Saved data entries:
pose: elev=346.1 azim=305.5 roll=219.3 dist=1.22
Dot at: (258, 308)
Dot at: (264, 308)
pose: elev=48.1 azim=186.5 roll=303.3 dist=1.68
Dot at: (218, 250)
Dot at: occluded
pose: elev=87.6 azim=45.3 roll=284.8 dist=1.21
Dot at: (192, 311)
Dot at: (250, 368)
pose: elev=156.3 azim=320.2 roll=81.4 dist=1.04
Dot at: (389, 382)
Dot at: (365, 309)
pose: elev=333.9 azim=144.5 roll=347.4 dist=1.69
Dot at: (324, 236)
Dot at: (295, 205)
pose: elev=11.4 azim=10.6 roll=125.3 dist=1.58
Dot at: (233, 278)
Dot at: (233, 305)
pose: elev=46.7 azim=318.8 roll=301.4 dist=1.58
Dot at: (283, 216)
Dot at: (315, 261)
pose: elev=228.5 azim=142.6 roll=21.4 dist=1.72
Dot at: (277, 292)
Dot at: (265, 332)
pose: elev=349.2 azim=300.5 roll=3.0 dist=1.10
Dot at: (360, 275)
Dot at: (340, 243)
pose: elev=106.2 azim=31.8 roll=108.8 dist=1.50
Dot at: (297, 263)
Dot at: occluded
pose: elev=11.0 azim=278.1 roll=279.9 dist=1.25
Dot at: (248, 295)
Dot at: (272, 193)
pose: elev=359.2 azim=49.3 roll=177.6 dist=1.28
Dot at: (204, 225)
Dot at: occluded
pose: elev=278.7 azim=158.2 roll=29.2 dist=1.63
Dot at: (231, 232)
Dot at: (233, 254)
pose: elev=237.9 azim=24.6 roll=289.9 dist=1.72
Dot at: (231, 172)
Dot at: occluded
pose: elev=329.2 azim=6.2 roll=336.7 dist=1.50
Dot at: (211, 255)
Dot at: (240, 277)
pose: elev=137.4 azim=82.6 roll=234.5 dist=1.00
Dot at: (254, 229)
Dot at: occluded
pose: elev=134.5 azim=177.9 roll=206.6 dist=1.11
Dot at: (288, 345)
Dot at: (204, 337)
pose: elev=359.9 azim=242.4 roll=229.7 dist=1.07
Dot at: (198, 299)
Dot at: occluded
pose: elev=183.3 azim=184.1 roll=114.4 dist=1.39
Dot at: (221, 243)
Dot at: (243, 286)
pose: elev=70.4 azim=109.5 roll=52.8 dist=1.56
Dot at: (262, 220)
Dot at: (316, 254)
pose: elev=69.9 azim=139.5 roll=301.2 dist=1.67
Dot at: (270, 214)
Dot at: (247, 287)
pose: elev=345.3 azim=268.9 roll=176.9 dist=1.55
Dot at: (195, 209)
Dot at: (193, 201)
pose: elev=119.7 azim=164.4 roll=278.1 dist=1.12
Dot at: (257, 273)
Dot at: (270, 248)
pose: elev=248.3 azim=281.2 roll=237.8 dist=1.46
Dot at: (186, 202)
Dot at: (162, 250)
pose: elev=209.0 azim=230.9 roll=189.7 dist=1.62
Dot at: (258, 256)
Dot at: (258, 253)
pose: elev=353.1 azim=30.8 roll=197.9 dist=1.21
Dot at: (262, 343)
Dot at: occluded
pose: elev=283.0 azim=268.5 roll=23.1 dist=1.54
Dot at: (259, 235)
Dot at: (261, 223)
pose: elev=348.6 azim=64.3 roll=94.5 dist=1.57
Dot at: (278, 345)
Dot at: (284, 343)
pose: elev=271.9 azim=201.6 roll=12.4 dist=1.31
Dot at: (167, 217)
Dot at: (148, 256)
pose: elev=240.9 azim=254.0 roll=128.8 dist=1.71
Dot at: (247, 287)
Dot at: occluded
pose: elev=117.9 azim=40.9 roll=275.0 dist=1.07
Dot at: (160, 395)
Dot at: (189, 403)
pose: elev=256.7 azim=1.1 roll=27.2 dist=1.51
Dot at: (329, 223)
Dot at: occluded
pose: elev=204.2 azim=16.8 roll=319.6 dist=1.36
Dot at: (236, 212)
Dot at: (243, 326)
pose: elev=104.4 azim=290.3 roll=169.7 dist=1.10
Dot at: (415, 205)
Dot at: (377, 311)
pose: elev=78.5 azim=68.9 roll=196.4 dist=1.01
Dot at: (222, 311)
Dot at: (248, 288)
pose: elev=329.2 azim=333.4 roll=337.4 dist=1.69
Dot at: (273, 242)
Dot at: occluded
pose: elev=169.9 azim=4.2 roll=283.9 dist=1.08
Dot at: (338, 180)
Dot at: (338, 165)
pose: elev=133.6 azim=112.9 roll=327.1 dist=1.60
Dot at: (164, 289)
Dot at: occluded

EXERCISE
Please format every line of the entries above as a numbered list, leaving out any blank lines.

ANSWER TO THIS EXERCISE
1. pose: elev=346.1 azim=305.5 roll=219.3 dist=1.22
2. Dot at: (258, 308)
3. Dot at: (264, 308)
4. pose: elev=48.1 azim=186.5 roll=303.3 dist=1.68
5. Dot at: (218, 250)
6. Dot at: occluded
7. pose: elev=87.6 azim=45.3 roll=284.8 dist=1.21
8. Dot at: (192, 311)
9. Dot at: (250, 368)
10. pose: elev=156.3 azim=320.2 roll=81.4 dist=1.04
11. Dot at: (389, 382)
12. Dot at: (365, 309)
13. pose: elev=333.9 azim=144.5 roll=347.4 dist=1.69
14. Dot at: (324, 236)
15. Dot at: (295, 205)
16. pose: elev=11.4 azim=10.6 roll=125.3 dist=1.58
17. Dot at: (233, 278)
18. Dot at: (233, 305)
19. pose: elev=46.7 azim=318.8 roll=301.4 dist=1.58
20. Dot at: (283, 216)
21. Dot at: (315, 261)
22. pose: elev=228.5 azim=142.6 roll=21.4 dist=1.72
23. Dot at: (277, 292)
24. Dot at: (265, 332)
25. pose: elev=349.2 azim=300.5 roll=3.0 dist=1.10
26. Dot at: (360, 275)
27. Dot at: (340, 243)
28. pose: elev=106.2 azim=31.8 roll=108.8 dist=1.50
29. Dot at: (297, 263)
30. Dot at: occluded
31. pose: elev=11.0 azim=278.1 roll=279.9 dist=1.25
32. Dot at: (248, 295)
33. Dot at: (272, 193)
34. pose: elev=359.2 azim=49.3 roll=177.6 dist=1.28
35. Dot at: (204, 225)
36. Dot at: occluded
37. pose: elev=278.7 azim=158.2 roll=29.2 dist=1.63
38. Dot at: (231, 232)
39. Dot at: (233, 254)
40. pose: elev=237.9 azim=24.6 roll=289.9 dist=1.72
41. Dot at: (231, 172)
42. Dot at: occluded
43. pose: elev=329.2 azim=6.2 roll=336.7 dist=1.50
44. Dot at: (211, 255)
45. Dot at: (240, 277)
46. pose: elev=137.4 azim=82.6 roll=234.5 dist=1.00
47. Dot at: (254, 229)
48. Dot at: occluded
49. pose: elev=134.5 azim=177.9 roll=206.6 dist=1.11
50. Dot at: (288, 345)
51. Dot at: (204, 337)
52. pose: elev=359.9 azim=242.4 roll=229.7 dist=1.07
53. Dot at: (198, 299)
54. Dot at: occluded
55. pose: elev=183.3 azim=184.1 roll=114.4 dist=1.39
56. Dot at: (221, 243)
57. Dot at: (243, 286)
58. pose: elev=70.4 azim=109.5 roll=52.8 dist=1.56
59. Dot at: (262, 220)
60. Dot at: (316, 254)
61. pose: elev=69.9 azim=139.5 roll=301.2 dist=1.67
62. Dot at: (270, 214)
63. Dot at: (247, 287)
64. pose: elev=345.3 azim=268.9 roll=176.9 dist=1.55
65. Dot at: (195, 209)
66. Dot at: (193, 201)
67. pose: elev=119.7 azim=164.4 roll=278.1 dist=1.12
68. Dot at: (257, 273)
69. Dot at: (270, 248)
70. pose: elev=248.3 azim=281.2 roll=237.8 dist=1.46
71. Dot at: (186, 202)
72. Dot at: (162, 250)
73. pose: elev=209.0 azim=230.9 roll=189.7 dist=1.62
74. Dot at: (258, 256)
75. Dot at: (258, 253)
76. pose: elev=353.1 azim=30.8 roll=197.9 dist=1.21
77. Dot at: (262, 343)
78. Dot at: occluded
79. pose: elev=283.0 azim=268.5 roll=23.1 dist=1.54
80. Dot at: (259, 235)
81. Dot at: (261, 223)
82. pose: elev=348.6 azim=64.3 roll=94.5 dist=1.57
83. Dot at: (278, 345)
84. Dot at: (284, 343)
85. pose: elev=271.9 azim=201.6 roll=12.4 dist=1.31
86. Dot at: (167, 217)
87. Dot at: (148, 256)
88. pose: elev=240.9 azim=254.0 roll=128.8 dist=1.71
89. Dot at: (247, 287)
90. Dot at: occluded
91. pose: elev=117.9 azim=40.9 roll=275.0 dist=1.07
92. Dot at: (160, 395)
93. Dot at: (189, 403)
94. pose: elev=256.7 azim=1.1 roll=27.2 dist=1.51
95. Dot at: (329, 223)
96. Dot at: occluded
97. pose: elev=204.2 azim=16.8 roll=319.6 dist=1.36
98. Dot at: (236, 212)
99. Dot at: (243, 326)
100. pose: elev=104.4 azim=290.3 roll=169.7 dist=1.10
101. Dot at: (415, 205)
102. Dot at: (377, 311)
103. pose: elev=78.5 azim=68.9 roll=196.4 dist=1.01
104. Dot at: (222, 311)
105. Dot at: (248, 288)
106. pose: elev=329.2 azim=333.4 roll=337.4 dist=1.69
107. Dot at: (273, 242)
108. Dot at: occluded
109. pose: elev=169.9 azim=4.2 roll=283.9 dist=1.08
110. Dot at: (338, 180)
111. Dot at: (338, 165)
112. pose: elev=133.6 azim=112.9 roll=327.1 dist=1.60
113. Dot at: (164, 289)
114. Dot at: occluded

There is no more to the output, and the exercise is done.